--- Your task ---
The entries should be given again in full. Alter nothing.

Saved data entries
▼▼▼

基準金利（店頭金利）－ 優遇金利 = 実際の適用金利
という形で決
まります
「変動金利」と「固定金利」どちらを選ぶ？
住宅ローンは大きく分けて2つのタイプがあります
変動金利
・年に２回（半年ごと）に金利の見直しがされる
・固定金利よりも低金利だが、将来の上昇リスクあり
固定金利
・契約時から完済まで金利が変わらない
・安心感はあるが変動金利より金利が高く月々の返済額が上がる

▲▲▲

--- Finished exercise ---
基準金利（店頭金利）－ 優遇金利 = 実際の適用金利
という形で決
まります
「変動金利」と「固定金利」どちらを選ぶ？
住宅ローンは大きく分けて2つのタイプがあります
変動金利
・年に２回（半年ごと）に金利の見直しがされる
・固定金利よりも低金利だが、将来の上昇リスクあり
固定金利
・契約時から完済まで金利が変わらない
・安心感はあるが変動金利より金利が高く月々の返済額が上がる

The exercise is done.